Currently supported features Types and operations | Declarations | Expressions | Static code specification

Further information


Introduction

Overview

The verifier is implemented as a moc compiler feature. When moc --viper $FILE is invoked, the Motoko source code from $FILE is first translated into the Viper intermediate verification language (currently emitted into stdout) and then compiled. The generated Viper program can be submitted to the Viper tool. If the generated Viper program verifies, this implies that the Motoko source code respects the formal code specification, e.g., canister invariants, and that Viper established the corresponding formal proof of correctness.

Formal code specification

Formal code specifications are written as part of the Motoko source code. These specifications are static, i.e., they do not affect the canister's runtime behavior. If a Motoko canister is compiled with moc --viper, it may contain static code specifications defined via the following keywords (exp : Type below denotes an expression of type Type):

  • assert:invariant (exp : Bool); — actor-level invariant; must be ensured right after canister initialization and after every atomic block execution. May appear only at the level of actor members.
  • assert:1:async (exp : Bool); — an await async { ... } block may include this as the first statement; the intention is two-fold:
    • at most one instance of this code block can be pending execution.
    • specify that the property exp is intended to hold when this block execution begins.
    • require that the tool actually checks whether this assumption holds (given this actor's entire source code)
  • assert:system (exp : Bool); — a static assertion that asks the verifier to prove that the property exp holds. Useful while designing code-level canister specifications.
  • assert:loop:invariant (exp : Bool); — a loop invariant specifies that the property exp is intended to hold at the start and at the end of each iteration of a loop

Note: the above syntax is provisional. It has been used so far to avoid introducing breaking changes to the Motoko grammar. In the future, Motoko-san may switch to bespoke syntax for code specifications.

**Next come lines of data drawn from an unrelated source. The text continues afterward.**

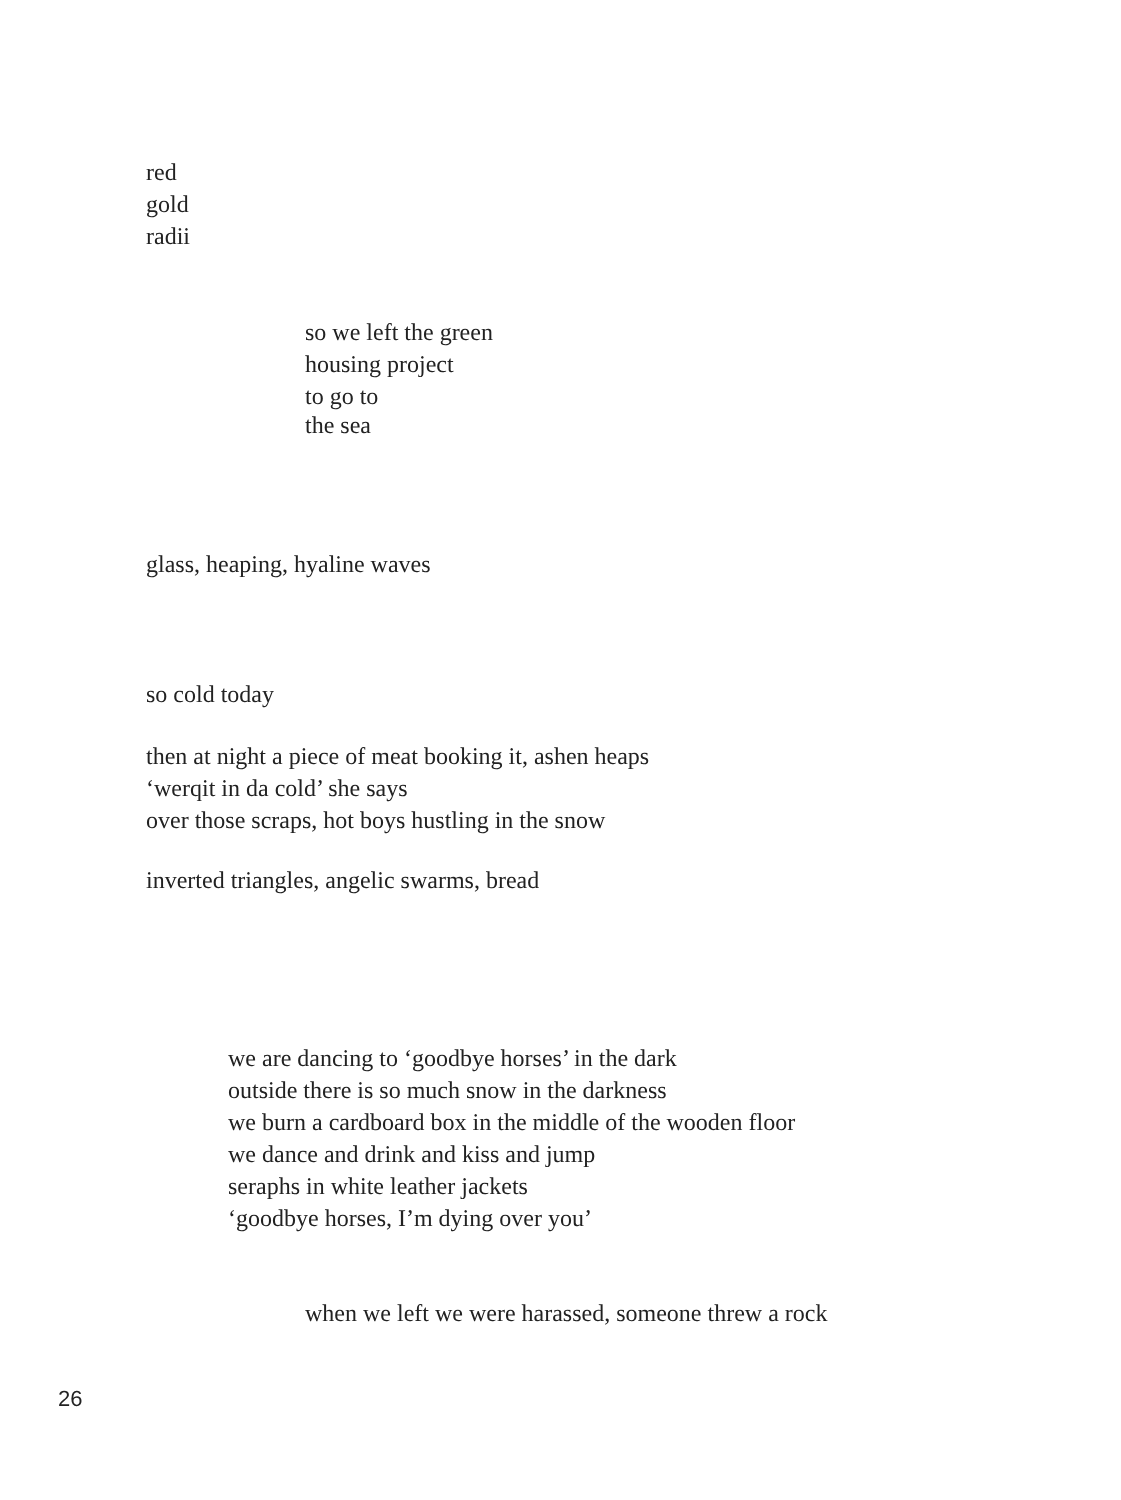red
gold
radii
so we left the green
housing project
to go to
the sea
glass, heaping, hyaline waves
so cold today
then at night a piece of meat booking it, ashen heaps
‘werqit in da cold’ she says
over those scraps, hot boys hustling in the snow
inverted triangles, angelic swarms, bread
we are dancing to ‘goodbye horses’ in the dark
outside there is so much snow in the darkness
we burn a cardboard box in the middle of the wooden floor
we dance and drink and kiss and jump
seraphs in white leather jackets
‘goodbye horses, I’m dying over you’
when we left we were harassed, someone threw a rock
26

Static vs. dynamic assertions

The expression assert <exp> (which is already available in Motoko proper) means a dynamic assertion, i.e., a runtime check of the Boolean condition <exp>. Note, however, that adding an assert <exp> expression (for some Boolean expression <exp>) affects the static verification of the canister. Concretely, the verifier will take for granted that <exp> holds after this statement (since any execution violating this assumption would trap).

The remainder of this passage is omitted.